The auction of Urenco is expected to start in earnest in November. Nuclear sources said several investment banks were already working on possible deals.

Urenco is jointly owned by the British, Dutch and German governments and was established by the 1970 Treaty of Almelo.

Based in Marlow, Buckinghamshire, Urenco is seen as a strategic asset whose output is crucial for nuclear power generation in Europe. The company only provides uranium for civil use.

Because of Urenco's sensitivity, any consortia which want to make a bid would need to have a major British element.

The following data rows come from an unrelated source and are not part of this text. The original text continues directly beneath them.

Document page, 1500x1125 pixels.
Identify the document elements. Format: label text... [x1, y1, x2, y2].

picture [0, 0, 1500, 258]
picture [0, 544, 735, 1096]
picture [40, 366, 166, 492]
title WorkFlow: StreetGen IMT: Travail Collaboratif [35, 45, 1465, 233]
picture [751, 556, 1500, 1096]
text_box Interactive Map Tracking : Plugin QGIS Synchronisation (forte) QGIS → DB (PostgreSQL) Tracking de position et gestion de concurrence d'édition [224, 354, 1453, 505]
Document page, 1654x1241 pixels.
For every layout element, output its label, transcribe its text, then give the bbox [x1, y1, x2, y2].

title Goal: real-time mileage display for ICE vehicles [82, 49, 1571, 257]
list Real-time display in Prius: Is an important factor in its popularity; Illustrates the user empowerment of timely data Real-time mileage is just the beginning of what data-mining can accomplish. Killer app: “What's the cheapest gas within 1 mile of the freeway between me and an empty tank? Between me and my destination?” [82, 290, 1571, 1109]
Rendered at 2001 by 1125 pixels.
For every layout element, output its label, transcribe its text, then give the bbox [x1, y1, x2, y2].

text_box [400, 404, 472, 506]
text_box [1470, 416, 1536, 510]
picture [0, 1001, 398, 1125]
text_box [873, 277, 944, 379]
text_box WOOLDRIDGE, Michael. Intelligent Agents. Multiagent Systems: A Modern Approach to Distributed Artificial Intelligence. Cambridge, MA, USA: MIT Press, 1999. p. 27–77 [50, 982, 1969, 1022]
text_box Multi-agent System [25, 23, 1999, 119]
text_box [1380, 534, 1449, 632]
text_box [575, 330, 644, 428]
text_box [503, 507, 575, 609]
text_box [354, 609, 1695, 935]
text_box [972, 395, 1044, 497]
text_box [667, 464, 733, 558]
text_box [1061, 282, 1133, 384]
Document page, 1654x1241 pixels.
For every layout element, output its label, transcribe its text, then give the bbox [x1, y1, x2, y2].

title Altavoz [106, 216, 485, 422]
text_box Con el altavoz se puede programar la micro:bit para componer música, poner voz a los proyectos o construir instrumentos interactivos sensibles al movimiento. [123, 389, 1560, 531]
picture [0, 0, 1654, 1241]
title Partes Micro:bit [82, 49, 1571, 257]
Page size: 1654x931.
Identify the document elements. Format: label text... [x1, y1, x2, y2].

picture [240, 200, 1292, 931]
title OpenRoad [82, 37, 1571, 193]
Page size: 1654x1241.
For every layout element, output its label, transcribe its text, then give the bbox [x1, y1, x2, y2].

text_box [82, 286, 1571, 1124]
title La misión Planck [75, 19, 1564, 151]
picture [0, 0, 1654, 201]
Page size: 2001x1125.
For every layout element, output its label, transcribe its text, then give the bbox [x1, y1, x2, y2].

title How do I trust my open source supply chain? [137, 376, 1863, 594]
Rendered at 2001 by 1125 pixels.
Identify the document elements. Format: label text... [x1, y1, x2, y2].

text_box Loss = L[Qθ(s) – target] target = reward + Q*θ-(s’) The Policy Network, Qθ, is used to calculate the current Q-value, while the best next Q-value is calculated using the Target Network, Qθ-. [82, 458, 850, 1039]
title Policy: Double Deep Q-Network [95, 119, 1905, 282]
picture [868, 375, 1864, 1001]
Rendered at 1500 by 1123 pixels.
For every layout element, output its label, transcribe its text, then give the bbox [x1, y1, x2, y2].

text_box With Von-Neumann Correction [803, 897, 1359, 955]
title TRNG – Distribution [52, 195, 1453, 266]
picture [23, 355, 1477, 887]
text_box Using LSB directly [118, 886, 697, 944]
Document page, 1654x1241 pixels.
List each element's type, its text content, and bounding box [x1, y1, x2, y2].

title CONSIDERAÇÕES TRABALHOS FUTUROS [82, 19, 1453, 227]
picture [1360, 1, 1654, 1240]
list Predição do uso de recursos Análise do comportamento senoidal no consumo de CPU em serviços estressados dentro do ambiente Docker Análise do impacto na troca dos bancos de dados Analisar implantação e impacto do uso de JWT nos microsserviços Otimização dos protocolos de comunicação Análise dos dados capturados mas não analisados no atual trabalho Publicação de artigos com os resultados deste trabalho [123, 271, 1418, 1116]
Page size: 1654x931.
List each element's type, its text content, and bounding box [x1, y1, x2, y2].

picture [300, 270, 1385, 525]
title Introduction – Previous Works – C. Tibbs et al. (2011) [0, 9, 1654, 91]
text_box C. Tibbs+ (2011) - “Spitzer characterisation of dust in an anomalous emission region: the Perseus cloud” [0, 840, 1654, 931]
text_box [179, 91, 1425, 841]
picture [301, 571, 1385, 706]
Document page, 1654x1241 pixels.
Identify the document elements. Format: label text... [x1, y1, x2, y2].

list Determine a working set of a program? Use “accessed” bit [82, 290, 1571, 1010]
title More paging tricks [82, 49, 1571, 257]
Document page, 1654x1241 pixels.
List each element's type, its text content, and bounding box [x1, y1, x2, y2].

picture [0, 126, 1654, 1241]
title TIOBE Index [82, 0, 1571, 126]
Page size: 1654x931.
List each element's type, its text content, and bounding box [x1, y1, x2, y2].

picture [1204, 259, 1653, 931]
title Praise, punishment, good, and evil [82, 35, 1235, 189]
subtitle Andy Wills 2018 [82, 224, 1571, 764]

UK utilities would be likely to be interested and would need to end up as the majority owner of the stake.

Germany and The Netherlands have been reluctant for Urenco to be privatised but the UK Government is keen to push ahead with a sale, in part because it would boost its finances at a time when they are under strain.

The value of Urenco has ballooned in recent years because the price of uranium has soared. Analysts believe the UK stake could be worth between £3bn and £4bn.

Chamberlain said potential bidders had contacted him because he knew Urenco "very well".

He helped draft the Treaty of Almelo and was a director of the company from 1981. Chamberlain was also chief executive and then deputy chairman of BNFL between 1986 and 1999.

"If anybody asked me I would say Urenco is a jolly good business," Chamberlain said.

He added that the interested parties had contacted him, and he is "not involved with a specific bid yet".

As chancellor Brown pushed for the privatisation of Britain's nuclear businesses, arguing the move had the twin benefits of boosting the Treasury's coffers and removing the potentially huge risk of nuclear problems from the public domain.

The process got off to a good start with the auction of Westinghouse, the US-based nuclear engineering company owned by BNFL. After a tightly fought auction Japan's Toshiba clinched the business with a $5.4bn (£3bn) bid in 2006.

The Government is also trying to sell its stake in the Atomic Weapons Establishment (AWE), which manages the Aldermaston weapons site on behalf of the Ministry of Defence.

The weapons facility near Reading, Berkshire, is run by a management company that is a consortium equally divided between BNFL, the support services company Serco and American defence giant Lockheed Martin.

However, sources said plans to sell the BNFL stake had run into difficulties.